Que las inteligencias superiores se eleven sobre las multitudes es su derecho, y suelen comprarle bastante caro para que espontáneamente no se les reconozca; pero a cualquiera altura que estén, que no se desvíen; que la obra científica sea siempre la obra humana, y la más preciada grandeza el haber hecho llegar al mayor número de hombres el mayor número de verdades profundas y de sentimientos elevados. Cuando se comprenda así, no se excluirá a ninguna clase de la comunión intelectual; se dirán las verdades esenciales de modo que las comprendan las multitudes, y el genio, como el sol, brillará para todos.

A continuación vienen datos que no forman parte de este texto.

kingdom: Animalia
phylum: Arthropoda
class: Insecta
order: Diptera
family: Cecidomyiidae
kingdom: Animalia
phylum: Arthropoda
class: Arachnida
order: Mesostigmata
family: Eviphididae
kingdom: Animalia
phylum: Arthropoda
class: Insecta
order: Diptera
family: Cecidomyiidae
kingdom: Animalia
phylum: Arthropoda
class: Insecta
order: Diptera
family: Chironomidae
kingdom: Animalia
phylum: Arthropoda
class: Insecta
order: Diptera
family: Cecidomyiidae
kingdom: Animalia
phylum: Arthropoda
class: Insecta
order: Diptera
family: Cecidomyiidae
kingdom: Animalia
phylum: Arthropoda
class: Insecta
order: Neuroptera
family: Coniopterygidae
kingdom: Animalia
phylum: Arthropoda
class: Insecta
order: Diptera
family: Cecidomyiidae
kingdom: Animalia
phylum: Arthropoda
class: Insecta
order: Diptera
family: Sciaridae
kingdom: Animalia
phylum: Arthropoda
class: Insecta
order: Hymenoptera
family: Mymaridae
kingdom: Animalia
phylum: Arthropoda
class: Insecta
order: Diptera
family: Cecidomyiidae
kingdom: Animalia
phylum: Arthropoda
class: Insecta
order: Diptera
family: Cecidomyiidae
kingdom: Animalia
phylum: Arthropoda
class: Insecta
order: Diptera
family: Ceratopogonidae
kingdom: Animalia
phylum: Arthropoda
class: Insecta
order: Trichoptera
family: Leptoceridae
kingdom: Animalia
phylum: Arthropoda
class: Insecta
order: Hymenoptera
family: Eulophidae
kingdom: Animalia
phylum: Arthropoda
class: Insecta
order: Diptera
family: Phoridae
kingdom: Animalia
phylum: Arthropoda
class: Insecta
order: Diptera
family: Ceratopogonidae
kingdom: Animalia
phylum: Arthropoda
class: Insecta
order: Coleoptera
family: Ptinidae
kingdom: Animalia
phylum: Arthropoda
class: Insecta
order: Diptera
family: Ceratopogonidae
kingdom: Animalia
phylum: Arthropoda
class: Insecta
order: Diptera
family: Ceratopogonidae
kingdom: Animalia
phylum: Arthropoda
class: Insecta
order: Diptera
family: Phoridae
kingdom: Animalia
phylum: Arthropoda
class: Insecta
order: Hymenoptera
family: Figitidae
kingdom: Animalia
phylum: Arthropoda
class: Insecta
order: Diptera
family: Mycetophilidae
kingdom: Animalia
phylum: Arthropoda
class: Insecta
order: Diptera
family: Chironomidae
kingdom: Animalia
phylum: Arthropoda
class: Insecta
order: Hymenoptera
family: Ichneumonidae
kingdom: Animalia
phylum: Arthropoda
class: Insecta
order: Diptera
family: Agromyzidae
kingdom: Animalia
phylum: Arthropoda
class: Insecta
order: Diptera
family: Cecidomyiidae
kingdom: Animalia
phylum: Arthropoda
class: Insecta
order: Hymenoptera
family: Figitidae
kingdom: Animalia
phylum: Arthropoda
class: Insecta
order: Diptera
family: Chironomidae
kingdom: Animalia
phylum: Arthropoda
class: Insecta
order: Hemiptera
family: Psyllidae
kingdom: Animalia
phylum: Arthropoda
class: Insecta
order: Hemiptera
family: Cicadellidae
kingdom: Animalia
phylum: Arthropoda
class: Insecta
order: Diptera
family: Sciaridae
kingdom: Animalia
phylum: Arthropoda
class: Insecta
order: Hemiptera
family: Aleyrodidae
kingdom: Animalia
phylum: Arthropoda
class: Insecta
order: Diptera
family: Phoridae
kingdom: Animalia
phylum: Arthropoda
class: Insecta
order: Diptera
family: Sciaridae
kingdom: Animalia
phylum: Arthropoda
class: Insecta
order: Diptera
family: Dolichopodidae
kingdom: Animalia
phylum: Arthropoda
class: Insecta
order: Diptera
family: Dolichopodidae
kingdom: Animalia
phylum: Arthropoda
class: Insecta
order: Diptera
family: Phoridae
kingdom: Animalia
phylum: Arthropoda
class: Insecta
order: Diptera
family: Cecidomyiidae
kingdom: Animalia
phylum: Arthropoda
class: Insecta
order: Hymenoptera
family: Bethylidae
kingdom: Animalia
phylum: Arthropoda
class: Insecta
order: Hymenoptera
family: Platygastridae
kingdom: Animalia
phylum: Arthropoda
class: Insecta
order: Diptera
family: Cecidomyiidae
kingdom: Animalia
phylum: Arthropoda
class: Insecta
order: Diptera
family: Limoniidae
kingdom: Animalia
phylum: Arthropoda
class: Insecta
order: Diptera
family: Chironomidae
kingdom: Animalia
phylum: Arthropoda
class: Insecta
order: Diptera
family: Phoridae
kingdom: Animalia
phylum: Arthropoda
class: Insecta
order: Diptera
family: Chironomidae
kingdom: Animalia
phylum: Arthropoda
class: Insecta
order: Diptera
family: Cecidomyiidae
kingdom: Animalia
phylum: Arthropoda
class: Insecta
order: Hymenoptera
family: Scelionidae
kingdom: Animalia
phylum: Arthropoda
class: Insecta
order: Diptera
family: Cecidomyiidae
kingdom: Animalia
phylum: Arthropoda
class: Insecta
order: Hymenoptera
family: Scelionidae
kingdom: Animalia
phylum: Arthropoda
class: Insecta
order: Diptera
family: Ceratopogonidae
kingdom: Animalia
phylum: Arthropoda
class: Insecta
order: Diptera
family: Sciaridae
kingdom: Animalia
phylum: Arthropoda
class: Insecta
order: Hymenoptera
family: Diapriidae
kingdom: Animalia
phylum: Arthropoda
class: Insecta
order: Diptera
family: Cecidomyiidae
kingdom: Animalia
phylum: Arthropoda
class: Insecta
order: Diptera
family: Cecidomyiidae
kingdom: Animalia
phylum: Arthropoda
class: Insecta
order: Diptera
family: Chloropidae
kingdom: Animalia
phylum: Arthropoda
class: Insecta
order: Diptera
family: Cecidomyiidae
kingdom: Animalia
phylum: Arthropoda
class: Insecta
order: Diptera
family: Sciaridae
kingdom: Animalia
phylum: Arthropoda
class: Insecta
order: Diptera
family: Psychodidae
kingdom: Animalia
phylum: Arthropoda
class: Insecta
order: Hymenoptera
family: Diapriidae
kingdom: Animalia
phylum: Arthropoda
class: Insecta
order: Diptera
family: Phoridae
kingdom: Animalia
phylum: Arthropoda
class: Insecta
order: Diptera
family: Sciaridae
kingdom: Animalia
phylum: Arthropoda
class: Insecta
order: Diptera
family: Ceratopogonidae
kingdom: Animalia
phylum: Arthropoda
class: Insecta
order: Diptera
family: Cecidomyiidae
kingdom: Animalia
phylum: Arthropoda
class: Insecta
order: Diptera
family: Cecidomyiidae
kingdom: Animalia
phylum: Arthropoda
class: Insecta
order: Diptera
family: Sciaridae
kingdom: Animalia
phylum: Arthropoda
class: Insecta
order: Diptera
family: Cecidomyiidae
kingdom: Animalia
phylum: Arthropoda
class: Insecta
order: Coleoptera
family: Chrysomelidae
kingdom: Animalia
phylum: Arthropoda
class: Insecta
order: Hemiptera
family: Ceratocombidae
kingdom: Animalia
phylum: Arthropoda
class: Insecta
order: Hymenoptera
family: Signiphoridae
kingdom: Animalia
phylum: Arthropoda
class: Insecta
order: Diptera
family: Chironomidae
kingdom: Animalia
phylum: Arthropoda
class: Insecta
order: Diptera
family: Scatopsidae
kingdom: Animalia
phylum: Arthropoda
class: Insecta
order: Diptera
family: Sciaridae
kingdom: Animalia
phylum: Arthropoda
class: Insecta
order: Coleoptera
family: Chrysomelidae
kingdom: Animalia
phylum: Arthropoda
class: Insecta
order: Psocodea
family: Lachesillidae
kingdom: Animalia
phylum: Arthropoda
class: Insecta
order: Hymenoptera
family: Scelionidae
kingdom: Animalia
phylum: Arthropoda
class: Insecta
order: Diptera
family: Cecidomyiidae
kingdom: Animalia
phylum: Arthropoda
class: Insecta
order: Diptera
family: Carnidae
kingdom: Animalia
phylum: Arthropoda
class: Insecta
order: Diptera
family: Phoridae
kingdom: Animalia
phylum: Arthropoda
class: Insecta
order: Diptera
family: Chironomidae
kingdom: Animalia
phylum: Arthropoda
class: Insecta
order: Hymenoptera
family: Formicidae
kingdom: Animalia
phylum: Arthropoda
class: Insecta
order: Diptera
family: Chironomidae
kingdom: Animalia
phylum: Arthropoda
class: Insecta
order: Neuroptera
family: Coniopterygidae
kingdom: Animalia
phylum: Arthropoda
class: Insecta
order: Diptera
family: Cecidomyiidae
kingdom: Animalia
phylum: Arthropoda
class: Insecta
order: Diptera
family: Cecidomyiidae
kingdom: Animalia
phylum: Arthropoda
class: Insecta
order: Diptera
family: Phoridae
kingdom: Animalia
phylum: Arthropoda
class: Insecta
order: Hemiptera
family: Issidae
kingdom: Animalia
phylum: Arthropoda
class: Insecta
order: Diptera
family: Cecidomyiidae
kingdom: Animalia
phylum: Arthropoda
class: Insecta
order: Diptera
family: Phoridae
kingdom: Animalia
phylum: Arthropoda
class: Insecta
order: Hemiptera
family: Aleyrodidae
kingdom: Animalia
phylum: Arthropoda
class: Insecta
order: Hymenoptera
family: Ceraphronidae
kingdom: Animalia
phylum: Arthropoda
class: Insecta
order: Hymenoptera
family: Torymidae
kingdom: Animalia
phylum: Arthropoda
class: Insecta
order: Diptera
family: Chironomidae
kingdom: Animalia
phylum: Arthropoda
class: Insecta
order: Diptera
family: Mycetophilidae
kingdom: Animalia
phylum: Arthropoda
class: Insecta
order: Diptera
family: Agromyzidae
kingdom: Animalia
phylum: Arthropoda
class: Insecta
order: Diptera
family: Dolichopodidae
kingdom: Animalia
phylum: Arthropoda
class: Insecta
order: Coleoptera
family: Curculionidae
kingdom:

Como la verdadera instrucción del pueblo es necesaria y es posible, aunque sea difícil se realizará; llegará un día en que se realice. ¡Pero cuántos pecados y cuántos dolores evitarán, cuántos títulos a la gratitud de la posteridad adquirirán los que apresuren ese dichoso día! Misión tan noble, empresa tan difícil, obra tan santa, merece y necesita la cooperación de todas nuestras facultades. Es necesario pensarla y sentirla; es necesario comprender como el gran Leibniz el amor en la definición de la justicia; medir generosamente el deber por el poder de hacer bien; no estudiar una ley para saber las obligaciones que impone, sino los beneficios que con su auxilio podrán realizarse; no escatimar los céntimos ni los minutos que se dan cuando se contempla en la muchedumbre embrutecida el germen del crimen que fecunda el error, la chispa del genio que apaga. La ignorancia, poder que hace cautivos, impone la necesidad de una obra de redención, y jamás se han redimido los hombres con cálculos egoístas, ni en virtud de oráculos dados sobre trípodes de hielo.